Fix vs Change
It has been a painful week for checkins.
We have a complicated system for checking in our code. There are hundreds of devs in our division and tens of thousands of source files in our product. Different groups have different cultures; one may have a "death before dishonor" ethic in which they wouldn't tolerate a member of their group checking in a change which would break the daily build, others may have more of a "let's try this..." attitude. Thus, we have policies for code reviews, verification, and checkin.
This week we lost some hardware used for buddy testing and a couple of obscure bugs got checked in which didn't break the suites on one machine but did on another, making the normally tedious task unusually painful. And so the suggestion arose to change our process to improve efficiency. A noble ambition, but with its drawbacks.

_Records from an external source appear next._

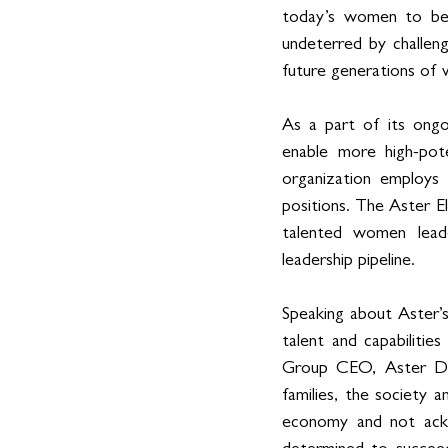
today’s women to beli
undeterred by challeng
future generations of 
As a part of its ongo
enable more high-pot
organization employ
positions. The Aster 
talented women leade
leadership pipeline.
Speaking about Aster’s
talent and capabiliti
Group CEO, Aster DM
families, the society 
economy and not ackno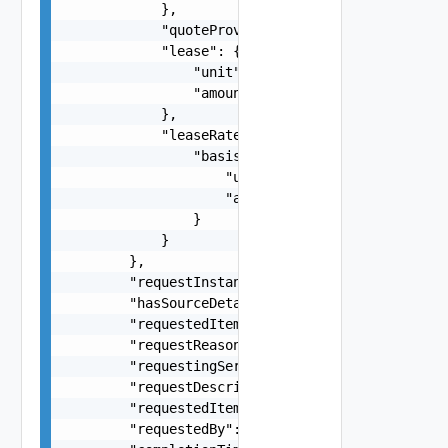
            },

            "quoteProvided": false,

            "lease": {

                "unit": "string",

                "amount": 0

            },

            "leaseRate": {

                "basis": {

                    "unit": "string",

                    "amount": 0

                }

            }

        },

        "requestInstanceId": "string",

        "hasSourceDetailsForm": false,

        "requestedItemName": "string",

        "requestReasons": "string",

        "requestingServiceId": "string",

        "requestDescription": "string",

        "requestedItemDescription": "string",

        "requestedBy": "string",
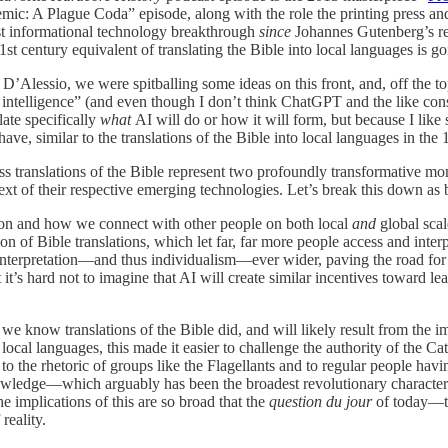
c: A Plague Coda” episode, along with the role the printing press and 
est informational technology breakthrough
since
Johannes Gutenberg’s rev
century equivalent of translating the Bible into local languages is go
’Alessio, we were spitballing some ideas on this front, and, off the to
ntelligence” (and even though I don’t think ChatGPT and the like constitut
late specifically
what
AI will do or how it will form, but because I like 
ave, similar to the translations of the Bible into local languages in the 
 translations of the Bible represent two profoundly transformative momen
ext of their respective emerging technologies. Let’s break this down as 
ion and how we connect with other people on both local
and
global scal
on of Bible translations, which let far, far more people access and interp
 interpretation—and thus individualism—ever wider, paving the road for m
t it’s hard not to imagine that AI will create similar incentives toward 
 we know translations of the Bible did, and will likely result from the
r local languages, this made it easier to challenge the authority of the
to the rhetoric of groups like the Flagellants and to regular people ha
owledge—which arguably has been the broadest revolutionary characteri
e implications of this are so broad that the
question du jour
of today—th
reality.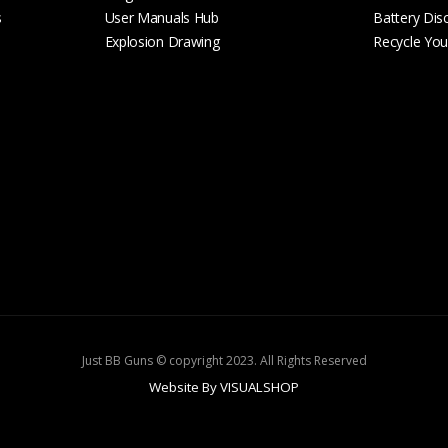
s
User Manuals Hub
Battery Dis
Explosion Drawing
Recycle Your
Just BB Guns © copyright 2023. All Rights Reserved
Website By VISUALSHOP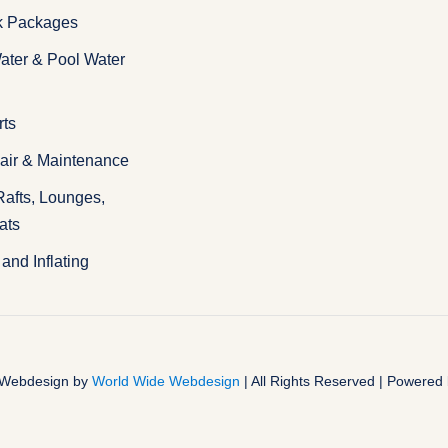
k Packages
ater & Pool Water
rts
pair & Maintenance
 Rafts, Lounges,
ats
and Inflating
| Webdesign by
World Wide Webdesign
| All Rights Reserved | Powered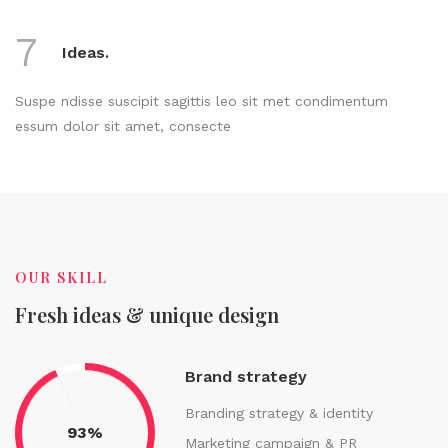
7
Ideas.
Suspe ndisse suscipit sagittis leo sit met condimentum
essum dolor sit amet, consecte
OUR SKILL
Fresh ideas & unique design
Brand strategy
Branding strategy & identity
93%
Marketing campaign & PR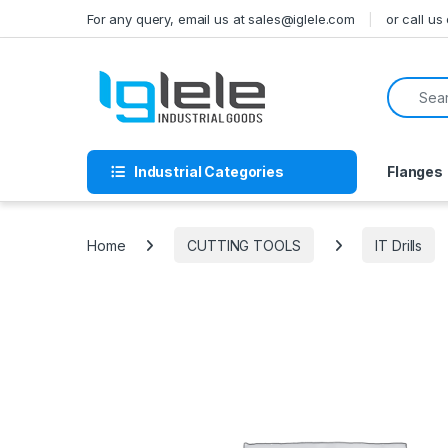
Skip to navigation
Skip to content
For any query, email us at sales@iglele.com
or call u
Search f
Industrial Categories
Flanges
Home
CUTTING TOOLS
IT Drills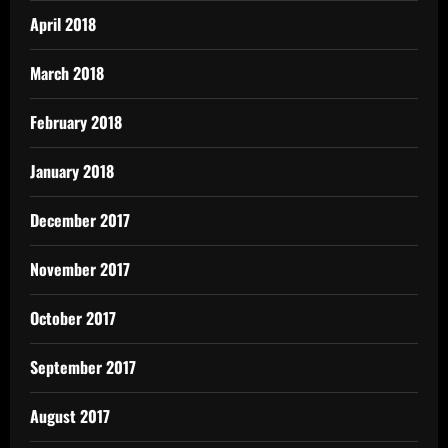
April 2018
March 2018
February 2018
January 2018
December 2017
November 2017
October 2017
September 2017
August 2017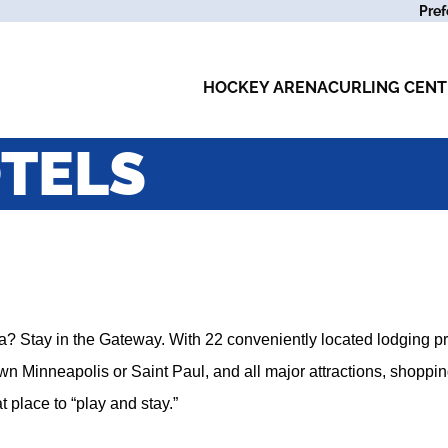
Pref
HOCKEY ARENA
CURLING CENT
TELS
a? Stay in the Gateway. With 22 conveniently located lodging pr
n Minneapolis or Saint Paul, and all major attractions, shoppin
 place to “play and stay.”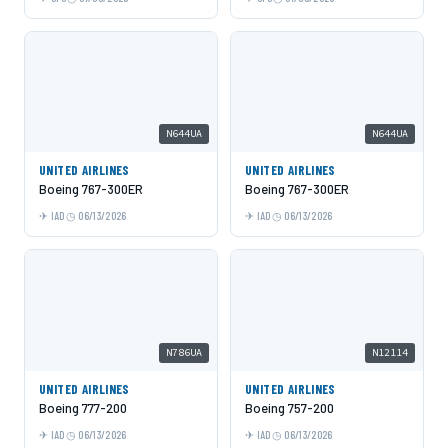
N644UA
N644UA
UNITED AIRLINES
UNITED AIRLINES
Boeing 767-300ER
Boeing 767-300ER
IAD
06/13/2026
IAD
06/13/2026
N786UA
N12114
UNITED AIRLINES
UNITED AIRLINES
Boeing 777-200
Boeing 757-200
IAD
06/13/2026
IAD
06/13/2026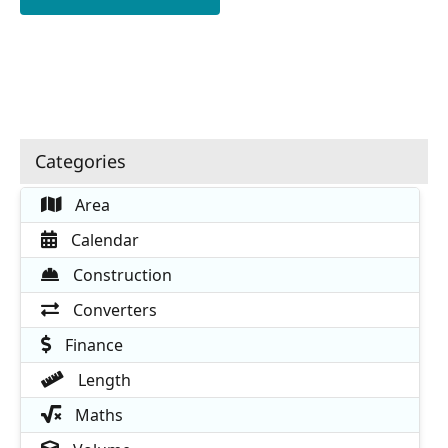
Categories
Area
Calendar
Construction
Converters
Finance
Length
Maths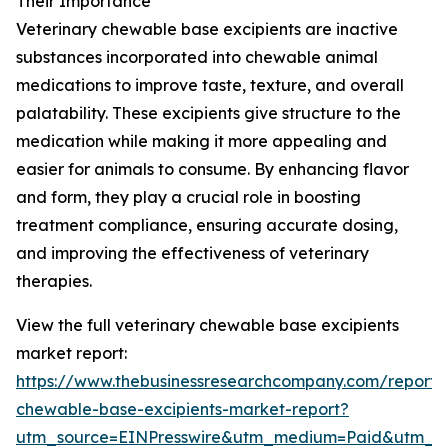
Their Importance
Veterinary chewable base excipients are inactive
substances incorporated into chewable animal
medications to improve taste, texture, and overall
palatability. These excipients give structure to the
medication while making it more appealing and
easier for animals to consume. By enhancing flavor
and form, they play a crucial role in boosting
treatment compliance, ensuring accurate dosing,
and improving the effectiveness of veterinary
therapies.
View the full veterinary chewable base excipients
market report:
https://www.thebusinessresearchcompany.com/report/v
chewable-base-excipients-market-report?
utm_source=EINPresswire&utm_medium=Paid&utm_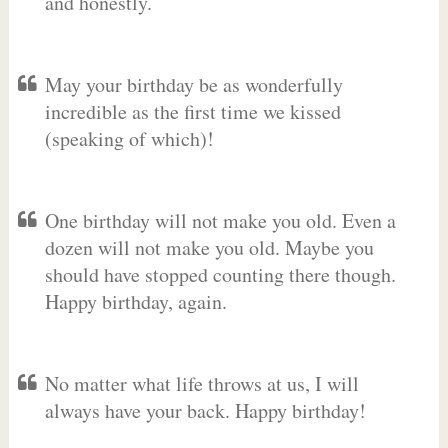
and honestly.
May your birthday be as wonderfully
incredible as the first time we kissed
(speaking of which)!
One birthday will not make you old. Even a
dozen will not make you old. Maybe you
should have stopped counting there though.
Happy birthday, again.
No matter what life throws at us, I will
always have your back. Happy birthday!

How do you go about improving a system's efficiency when you don't have any baseline data, or any tests to determine the effects of your changes? We have several anecdotes in circulation this week, but what use is that for evaluation? Worse, it seems to me that the metrics that we'd need would be painful to collect. If we wanted to compare time spent coding to time spent checking in it would require substantial effort on each dev's part. I keep three computers busy most of the time. Seven, occasionally. What part of that is actual checkin time, and who wants management scrutinizing your hours spent coding if you're not already so blessed. (This is a valuable metric by itself, but streamlining the checkin process does not justify the cultural changes it takes to acquire this kind of info.)
It occurred to me that sampling might be helpful, but still involves near spyware on each dev's computer. While trust runs pretty high here, these kinds of systems are sensitive to the slightest abuse, or rumor of an abuse. Non-relative information would be simpler to collect, but it's still difficult to measure the actual amount of human engagement in a process which might consist of a significant period of sync'ing and building, then a script running a batch of suites, and then investigating and correcting build or suite failures. As the build and run phases are time consuming, devs tend to fork off and check back before and after lunch; raw numbers are useless. True, there could be buttons to press indicating "I've begun dealing with non-routine problems" and "I'm returning to doing routine tasks" but I'd imagine such buttons would get pressed very little. The benefits and burdens don't match up, and I've found that such systems are no more reliable than self-selected survey samples.
It's important to keep the infrastructure running efficiently, and increasing the productivity and reducing the level of frustration of the team is a wonderful goal. At the moment, however, I'm stumped when it comes to collecting useful metrics.